Going line by line through the listing, how many lines hold "lichamelijke"? State nothing but the number.

=== Begin Enclosure ===

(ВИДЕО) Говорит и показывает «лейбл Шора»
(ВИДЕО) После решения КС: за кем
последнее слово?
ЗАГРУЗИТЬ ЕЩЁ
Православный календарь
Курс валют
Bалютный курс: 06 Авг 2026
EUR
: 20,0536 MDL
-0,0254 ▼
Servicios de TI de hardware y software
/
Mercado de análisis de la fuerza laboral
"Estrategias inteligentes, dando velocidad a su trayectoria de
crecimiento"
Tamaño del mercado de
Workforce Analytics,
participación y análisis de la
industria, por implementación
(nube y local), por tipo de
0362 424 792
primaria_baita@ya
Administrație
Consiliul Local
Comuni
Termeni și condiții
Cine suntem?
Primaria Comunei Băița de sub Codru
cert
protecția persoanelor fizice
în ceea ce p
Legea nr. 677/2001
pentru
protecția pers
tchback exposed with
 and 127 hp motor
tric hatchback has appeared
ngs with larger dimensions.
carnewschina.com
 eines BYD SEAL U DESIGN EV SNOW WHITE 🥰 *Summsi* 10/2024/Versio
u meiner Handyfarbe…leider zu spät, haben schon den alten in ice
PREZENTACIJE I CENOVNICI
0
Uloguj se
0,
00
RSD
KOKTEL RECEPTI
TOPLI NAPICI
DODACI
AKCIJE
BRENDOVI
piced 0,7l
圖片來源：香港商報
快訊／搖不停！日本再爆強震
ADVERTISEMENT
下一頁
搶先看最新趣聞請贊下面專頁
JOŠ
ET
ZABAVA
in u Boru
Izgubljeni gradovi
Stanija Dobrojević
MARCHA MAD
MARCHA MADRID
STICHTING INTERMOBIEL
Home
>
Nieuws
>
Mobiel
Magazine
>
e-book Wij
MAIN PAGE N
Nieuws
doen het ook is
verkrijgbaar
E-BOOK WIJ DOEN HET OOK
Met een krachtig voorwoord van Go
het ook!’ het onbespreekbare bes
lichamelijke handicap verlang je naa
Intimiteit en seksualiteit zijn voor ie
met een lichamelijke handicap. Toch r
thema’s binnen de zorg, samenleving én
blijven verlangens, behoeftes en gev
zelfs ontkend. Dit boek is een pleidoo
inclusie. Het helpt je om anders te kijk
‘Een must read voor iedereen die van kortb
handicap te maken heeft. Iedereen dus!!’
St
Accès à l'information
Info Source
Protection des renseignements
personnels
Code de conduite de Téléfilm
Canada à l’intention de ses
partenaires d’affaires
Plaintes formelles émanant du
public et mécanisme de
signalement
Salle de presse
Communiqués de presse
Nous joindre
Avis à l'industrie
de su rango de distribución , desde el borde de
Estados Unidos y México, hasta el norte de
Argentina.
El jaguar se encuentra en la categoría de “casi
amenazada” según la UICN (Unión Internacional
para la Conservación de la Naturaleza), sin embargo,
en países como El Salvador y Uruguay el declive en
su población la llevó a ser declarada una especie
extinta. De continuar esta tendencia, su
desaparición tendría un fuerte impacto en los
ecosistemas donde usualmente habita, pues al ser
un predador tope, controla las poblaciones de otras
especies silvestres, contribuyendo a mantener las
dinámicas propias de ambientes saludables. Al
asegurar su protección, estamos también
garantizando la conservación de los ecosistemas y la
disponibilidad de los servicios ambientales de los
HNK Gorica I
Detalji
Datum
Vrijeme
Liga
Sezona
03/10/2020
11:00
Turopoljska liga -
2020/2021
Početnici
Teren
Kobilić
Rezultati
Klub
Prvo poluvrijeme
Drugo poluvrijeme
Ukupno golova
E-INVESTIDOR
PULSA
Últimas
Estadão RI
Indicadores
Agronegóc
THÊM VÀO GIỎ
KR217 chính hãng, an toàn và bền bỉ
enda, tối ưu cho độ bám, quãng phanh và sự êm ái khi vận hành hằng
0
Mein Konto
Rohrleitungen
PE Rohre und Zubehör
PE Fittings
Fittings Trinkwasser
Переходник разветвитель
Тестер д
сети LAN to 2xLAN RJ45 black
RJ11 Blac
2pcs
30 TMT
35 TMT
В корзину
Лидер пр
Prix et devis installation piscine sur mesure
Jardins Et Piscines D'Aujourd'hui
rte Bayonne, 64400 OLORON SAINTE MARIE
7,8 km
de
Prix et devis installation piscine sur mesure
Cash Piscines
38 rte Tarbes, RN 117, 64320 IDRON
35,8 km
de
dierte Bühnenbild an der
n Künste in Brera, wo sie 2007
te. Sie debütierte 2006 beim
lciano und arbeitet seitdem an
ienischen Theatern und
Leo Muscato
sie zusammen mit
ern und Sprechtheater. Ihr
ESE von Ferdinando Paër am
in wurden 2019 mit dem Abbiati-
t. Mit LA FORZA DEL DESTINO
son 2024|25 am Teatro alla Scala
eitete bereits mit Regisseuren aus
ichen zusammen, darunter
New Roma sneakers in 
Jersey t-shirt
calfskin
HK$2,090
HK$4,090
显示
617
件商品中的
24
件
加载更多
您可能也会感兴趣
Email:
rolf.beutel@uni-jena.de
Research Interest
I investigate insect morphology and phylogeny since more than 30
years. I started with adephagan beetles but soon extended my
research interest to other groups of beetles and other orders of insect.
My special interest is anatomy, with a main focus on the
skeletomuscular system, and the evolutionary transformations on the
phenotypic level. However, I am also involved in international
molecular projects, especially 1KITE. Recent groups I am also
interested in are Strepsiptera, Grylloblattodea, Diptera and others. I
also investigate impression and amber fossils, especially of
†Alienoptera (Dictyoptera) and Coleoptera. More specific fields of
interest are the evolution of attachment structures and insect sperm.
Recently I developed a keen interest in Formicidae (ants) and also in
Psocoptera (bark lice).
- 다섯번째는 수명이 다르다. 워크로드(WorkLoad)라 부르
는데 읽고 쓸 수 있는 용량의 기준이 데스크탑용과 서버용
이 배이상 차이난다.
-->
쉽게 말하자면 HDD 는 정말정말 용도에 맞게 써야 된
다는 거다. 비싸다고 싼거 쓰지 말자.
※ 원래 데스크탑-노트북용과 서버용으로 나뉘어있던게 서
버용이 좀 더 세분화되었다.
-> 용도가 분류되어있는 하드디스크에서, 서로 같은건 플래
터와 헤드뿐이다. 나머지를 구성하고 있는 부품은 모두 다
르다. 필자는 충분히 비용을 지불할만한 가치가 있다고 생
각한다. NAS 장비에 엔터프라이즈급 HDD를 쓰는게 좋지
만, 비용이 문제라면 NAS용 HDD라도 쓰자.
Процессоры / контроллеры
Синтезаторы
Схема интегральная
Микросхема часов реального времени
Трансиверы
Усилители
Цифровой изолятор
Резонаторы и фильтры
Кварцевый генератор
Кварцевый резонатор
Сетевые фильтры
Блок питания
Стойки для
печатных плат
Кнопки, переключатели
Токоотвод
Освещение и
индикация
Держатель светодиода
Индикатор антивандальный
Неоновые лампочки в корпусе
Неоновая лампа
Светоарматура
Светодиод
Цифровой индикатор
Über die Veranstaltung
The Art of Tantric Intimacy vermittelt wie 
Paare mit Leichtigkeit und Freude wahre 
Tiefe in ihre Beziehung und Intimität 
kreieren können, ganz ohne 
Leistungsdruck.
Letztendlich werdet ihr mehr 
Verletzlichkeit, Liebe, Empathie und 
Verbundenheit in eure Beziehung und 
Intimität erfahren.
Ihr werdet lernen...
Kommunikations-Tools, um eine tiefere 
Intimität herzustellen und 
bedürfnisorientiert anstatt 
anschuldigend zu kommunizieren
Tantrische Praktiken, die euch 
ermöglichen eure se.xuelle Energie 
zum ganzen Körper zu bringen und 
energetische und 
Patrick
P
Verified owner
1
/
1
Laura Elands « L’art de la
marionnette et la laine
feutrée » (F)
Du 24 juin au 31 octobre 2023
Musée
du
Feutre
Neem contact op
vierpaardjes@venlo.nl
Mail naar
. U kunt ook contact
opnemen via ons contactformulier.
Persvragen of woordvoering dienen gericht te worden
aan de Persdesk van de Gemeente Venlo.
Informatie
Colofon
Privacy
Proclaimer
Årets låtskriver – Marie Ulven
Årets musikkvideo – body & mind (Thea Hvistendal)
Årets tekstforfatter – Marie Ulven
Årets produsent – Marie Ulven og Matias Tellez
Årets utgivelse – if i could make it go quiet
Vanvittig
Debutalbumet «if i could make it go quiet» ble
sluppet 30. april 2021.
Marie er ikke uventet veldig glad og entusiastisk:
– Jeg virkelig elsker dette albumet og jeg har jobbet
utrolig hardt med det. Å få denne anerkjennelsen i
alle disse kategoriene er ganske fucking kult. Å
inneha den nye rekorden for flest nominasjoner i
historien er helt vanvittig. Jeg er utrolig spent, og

=== End Enclosure ===

▸ **YOUR SOLUTION**
2